In June, for instance, the regulator introduced Elsa, its agency-wide generative AI assistant designed to help reviewers and investigators improve their efficiency. Elsa allows FDA employees to access troves of internal documents securely, enabling speedier turnaround times, according to its announcement. Agency staffers can also use Elsa to better prioritize their tasks.
Then, in December, the FDA rolled out agentic AI—models that emulate human problem-solving to help with complicated tasks such as pre-market reviews, post-market surveillance and inspections and compliance assessments.
Given staffing cuts at the agency and pressure from Makary to modernize its workflows, “The FDA is betting on technology to fill the gap,” Mahajan said, noting that agency leaders have made it clear that Elsa is just the start of its AI push. “By 2026, they will likely build on that momentum, possibly launching AI models for specific review decisions or expanding Elsa’s capabilities.”
At the same time, Mahajan said the FDA will need to address Elsa’s “teething issues.” Indeed, Elsa’s initial days were rough, prompting criticisms that its implementation had been rushed. Agency staffers told NBC News that Elsa provided incorrect or partially accurate information, adding that some of its core functions needed more work before being put to use.

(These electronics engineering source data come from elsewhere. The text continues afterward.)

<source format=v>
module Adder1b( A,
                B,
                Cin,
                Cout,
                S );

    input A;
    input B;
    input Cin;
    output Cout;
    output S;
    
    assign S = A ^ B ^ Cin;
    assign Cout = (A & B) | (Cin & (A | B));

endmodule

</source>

However, Mahajan posited that once these growing pains are addressed, the FDA should be able to take the benefits of AI one step further, allowing the technology to handle increasing workloads despite lean staffing.
“We can anticipate the FDA to integrate AI into even more of its processes,” she said, including summarizing clinical data, comparing drug labels, triaging adverse event reports and even identifying inspection targets. These capabilities would lead to shorter review timelines, she noted.

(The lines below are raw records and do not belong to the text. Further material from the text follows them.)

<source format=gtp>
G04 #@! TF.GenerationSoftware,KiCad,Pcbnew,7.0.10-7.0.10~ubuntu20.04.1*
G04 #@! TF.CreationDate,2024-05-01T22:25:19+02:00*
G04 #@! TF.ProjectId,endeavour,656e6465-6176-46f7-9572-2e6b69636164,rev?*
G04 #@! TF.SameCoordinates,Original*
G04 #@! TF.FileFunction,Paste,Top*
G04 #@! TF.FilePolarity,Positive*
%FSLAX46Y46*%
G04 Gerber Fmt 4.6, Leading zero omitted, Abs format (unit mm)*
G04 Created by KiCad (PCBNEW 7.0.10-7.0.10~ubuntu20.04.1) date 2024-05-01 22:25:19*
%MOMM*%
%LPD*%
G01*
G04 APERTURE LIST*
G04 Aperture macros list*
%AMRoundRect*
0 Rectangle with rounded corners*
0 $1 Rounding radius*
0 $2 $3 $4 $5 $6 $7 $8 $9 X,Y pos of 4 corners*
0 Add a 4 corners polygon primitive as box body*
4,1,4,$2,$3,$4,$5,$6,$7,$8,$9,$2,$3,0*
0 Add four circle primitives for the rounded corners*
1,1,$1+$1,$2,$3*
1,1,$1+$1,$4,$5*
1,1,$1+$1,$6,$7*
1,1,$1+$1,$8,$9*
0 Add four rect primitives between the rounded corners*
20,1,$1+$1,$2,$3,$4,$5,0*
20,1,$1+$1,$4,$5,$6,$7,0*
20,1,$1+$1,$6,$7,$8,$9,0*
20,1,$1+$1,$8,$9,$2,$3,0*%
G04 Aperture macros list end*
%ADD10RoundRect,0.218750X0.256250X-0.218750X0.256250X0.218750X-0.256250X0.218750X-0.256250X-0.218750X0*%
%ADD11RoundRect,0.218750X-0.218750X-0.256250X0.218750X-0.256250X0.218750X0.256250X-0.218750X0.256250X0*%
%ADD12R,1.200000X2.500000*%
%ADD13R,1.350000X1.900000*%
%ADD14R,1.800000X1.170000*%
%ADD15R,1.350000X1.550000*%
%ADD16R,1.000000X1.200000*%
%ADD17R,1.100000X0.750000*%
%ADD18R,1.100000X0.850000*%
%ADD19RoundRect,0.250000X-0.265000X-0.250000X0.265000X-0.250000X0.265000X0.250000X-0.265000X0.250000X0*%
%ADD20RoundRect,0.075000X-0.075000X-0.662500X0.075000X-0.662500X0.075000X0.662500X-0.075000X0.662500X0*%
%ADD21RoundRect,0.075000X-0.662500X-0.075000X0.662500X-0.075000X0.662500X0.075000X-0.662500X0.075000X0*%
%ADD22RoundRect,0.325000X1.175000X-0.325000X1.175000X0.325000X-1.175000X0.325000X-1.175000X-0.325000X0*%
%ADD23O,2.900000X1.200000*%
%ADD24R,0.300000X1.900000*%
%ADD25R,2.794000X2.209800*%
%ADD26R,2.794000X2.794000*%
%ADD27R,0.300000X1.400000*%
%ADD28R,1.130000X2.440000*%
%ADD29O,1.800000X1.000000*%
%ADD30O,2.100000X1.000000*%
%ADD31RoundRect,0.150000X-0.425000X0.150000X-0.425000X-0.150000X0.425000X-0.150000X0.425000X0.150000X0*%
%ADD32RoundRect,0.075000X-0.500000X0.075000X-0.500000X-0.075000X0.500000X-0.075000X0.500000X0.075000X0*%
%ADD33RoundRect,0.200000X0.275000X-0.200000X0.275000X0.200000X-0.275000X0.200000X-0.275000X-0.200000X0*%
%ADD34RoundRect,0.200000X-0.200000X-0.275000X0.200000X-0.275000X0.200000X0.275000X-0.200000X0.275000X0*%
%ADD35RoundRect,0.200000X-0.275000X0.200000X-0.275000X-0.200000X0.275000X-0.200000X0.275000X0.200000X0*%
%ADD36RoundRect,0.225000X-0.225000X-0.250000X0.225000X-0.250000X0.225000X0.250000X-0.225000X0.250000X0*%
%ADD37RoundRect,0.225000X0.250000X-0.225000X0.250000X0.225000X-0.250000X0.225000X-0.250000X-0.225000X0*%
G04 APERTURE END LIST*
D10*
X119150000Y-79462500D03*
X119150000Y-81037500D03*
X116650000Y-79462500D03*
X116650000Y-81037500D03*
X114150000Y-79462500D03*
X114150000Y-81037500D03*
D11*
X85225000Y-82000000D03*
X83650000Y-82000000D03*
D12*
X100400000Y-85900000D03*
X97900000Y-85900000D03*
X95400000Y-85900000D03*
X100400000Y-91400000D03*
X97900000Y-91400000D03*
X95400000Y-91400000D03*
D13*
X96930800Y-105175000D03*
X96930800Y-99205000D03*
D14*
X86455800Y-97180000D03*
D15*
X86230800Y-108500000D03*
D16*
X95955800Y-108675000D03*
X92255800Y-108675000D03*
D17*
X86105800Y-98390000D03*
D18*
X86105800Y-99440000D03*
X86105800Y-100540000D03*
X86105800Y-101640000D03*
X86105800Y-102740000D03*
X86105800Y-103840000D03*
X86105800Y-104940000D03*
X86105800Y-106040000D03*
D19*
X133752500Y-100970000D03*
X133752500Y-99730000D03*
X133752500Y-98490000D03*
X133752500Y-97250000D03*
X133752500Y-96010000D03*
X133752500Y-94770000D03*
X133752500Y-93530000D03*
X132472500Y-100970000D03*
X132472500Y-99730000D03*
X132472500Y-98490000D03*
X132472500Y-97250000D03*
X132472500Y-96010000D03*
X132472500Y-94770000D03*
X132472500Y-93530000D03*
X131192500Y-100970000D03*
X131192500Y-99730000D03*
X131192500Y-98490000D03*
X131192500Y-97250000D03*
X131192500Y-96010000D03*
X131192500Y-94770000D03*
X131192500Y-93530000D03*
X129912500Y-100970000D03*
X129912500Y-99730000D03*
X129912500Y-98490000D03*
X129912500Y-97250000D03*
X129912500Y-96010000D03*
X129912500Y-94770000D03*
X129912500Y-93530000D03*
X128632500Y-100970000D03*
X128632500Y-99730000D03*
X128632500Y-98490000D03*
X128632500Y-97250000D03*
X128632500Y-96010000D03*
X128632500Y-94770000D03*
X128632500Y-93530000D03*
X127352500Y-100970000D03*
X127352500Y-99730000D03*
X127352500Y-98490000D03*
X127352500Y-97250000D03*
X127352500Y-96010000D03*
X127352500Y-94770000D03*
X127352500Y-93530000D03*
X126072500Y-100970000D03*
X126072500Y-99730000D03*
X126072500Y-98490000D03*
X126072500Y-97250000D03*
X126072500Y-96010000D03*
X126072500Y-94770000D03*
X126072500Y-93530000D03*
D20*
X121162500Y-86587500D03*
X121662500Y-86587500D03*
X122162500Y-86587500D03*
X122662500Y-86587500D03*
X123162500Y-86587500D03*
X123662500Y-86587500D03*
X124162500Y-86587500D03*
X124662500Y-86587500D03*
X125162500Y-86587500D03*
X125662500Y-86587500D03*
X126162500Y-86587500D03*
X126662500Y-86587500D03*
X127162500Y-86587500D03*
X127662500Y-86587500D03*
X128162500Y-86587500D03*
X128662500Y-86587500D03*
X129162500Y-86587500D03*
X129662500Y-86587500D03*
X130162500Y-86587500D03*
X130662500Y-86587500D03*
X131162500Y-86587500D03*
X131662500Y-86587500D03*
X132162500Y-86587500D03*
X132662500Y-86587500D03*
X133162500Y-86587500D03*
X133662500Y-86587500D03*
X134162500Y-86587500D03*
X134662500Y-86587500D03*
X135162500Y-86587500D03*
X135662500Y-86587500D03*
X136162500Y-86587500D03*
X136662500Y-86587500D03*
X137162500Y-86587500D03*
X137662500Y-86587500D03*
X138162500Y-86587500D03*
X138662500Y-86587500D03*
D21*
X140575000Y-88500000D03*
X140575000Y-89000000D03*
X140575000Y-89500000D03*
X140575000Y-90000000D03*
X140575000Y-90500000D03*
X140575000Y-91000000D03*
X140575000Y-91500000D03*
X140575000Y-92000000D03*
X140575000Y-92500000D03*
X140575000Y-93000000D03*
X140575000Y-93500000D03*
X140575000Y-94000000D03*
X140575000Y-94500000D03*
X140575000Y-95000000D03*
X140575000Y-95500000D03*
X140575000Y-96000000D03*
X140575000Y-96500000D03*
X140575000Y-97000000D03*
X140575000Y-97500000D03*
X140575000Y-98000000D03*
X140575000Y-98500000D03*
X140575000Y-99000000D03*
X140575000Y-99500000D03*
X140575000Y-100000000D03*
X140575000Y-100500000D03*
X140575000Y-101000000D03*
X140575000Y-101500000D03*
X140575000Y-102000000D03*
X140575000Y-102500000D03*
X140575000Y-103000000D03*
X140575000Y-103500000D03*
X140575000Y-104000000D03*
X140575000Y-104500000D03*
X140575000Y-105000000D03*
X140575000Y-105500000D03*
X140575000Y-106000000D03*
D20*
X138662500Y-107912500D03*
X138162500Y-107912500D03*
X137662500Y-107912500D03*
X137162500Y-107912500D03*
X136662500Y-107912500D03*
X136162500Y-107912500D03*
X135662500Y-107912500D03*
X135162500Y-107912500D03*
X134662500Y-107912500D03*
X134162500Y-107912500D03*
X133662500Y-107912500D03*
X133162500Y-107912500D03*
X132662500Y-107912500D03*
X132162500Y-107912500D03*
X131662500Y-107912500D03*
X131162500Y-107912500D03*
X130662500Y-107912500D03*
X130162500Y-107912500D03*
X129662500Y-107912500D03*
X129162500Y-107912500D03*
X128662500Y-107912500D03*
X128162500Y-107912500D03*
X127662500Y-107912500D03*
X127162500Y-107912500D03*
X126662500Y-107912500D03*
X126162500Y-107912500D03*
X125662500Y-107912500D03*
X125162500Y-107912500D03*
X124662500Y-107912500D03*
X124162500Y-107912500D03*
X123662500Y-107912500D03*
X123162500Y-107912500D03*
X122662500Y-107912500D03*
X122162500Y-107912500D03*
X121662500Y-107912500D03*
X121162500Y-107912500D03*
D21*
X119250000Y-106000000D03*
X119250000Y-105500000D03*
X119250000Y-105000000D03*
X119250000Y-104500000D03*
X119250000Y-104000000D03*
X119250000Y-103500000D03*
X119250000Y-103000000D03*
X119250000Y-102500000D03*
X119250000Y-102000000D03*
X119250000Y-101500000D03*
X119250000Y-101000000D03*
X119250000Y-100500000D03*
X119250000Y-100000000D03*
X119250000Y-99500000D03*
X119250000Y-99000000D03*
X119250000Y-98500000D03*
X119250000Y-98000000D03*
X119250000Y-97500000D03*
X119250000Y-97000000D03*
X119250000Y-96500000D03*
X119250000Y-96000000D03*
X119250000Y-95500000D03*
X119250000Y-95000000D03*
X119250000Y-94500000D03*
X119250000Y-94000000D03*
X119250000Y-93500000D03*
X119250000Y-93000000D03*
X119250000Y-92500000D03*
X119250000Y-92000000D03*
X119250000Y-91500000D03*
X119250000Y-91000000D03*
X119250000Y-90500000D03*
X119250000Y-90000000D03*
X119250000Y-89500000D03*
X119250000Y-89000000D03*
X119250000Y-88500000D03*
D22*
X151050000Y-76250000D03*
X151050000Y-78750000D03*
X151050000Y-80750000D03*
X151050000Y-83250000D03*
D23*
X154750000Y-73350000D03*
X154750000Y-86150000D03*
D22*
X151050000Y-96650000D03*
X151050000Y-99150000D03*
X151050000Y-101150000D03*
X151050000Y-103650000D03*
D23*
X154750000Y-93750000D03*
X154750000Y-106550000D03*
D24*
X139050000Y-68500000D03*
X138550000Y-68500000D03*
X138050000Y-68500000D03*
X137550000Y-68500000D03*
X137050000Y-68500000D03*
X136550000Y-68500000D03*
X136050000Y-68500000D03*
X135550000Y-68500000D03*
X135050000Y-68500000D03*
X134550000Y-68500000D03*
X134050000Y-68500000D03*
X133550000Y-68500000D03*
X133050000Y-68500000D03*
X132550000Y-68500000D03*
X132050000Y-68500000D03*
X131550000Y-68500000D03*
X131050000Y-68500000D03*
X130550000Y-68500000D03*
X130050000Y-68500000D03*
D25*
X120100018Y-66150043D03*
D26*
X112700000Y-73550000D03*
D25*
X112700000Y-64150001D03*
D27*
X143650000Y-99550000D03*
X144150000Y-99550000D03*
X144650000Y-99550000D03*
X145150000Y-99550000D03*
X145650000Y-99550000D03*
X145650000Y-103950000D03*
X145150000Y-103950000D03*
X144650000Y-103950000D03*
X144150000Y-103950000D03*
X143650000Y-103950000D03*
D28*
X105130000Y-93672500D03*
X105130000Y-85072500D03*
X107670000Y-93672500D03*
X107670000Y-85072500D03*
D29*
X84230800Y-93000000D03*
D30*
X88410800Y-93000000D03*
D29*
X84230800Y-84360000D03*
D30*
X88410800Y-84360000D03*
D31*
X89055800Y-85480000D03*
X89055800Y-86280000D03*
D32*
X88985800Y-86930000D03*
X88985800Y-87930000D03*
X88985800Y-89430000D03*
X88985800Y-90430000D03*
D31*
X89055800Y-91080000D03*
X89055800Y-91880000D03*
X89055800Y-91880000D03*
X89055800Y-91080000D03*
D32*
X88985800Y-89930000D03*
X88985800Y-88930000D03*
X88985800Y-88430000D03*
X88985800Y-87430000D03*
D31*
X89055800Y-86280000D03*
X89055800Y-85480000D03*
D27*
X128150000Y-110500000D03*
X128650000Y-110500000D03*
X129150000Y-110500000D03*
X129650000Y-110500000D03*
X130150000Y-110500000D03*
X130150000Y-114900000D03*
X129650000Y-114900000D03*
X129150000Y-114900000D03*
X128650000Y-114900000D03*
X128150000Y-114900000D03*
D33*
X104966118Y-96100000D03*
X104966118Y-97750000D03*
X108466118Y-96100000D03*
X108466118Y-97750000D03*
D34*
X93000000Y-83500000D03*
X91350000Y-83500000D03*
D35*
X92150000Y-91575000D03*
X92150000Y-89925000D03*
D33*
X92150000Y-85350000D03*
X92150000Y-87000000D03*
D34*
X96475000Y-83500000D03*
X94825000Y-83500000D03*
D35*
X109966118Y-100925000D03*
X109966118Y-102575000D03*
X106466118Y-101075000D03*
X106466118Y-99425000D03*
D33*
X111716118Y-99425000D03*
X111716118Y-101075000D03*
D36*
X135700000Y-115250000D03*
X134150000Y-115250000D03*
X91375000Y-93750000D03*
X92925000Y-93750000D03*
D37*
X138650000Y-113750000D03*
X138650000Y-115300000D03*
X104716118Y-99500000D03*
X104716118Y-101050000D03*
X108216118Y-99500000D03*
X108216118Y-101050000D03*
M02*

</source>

Of course, biopharma companies are also increasingly turning to AI to streamline their processes, and Mahajan expects the FDA to respond with new guidance and rules regarding the use of these models, not just for drug development but also for manufacturing.
Guidance will certainly be welcomed by the industry in the coming year, especially after a chaotic 2025—and particularly as the industry enters a crucial period that could set it up for a comeback after years of funding woes.
“Just like with financial markets, the [biopharma] industry needs stability and a steady hand from FDA,” Suvannavejh said. “Taken all together, I think what we’ve seen from FDA this year has overall been a net negative.”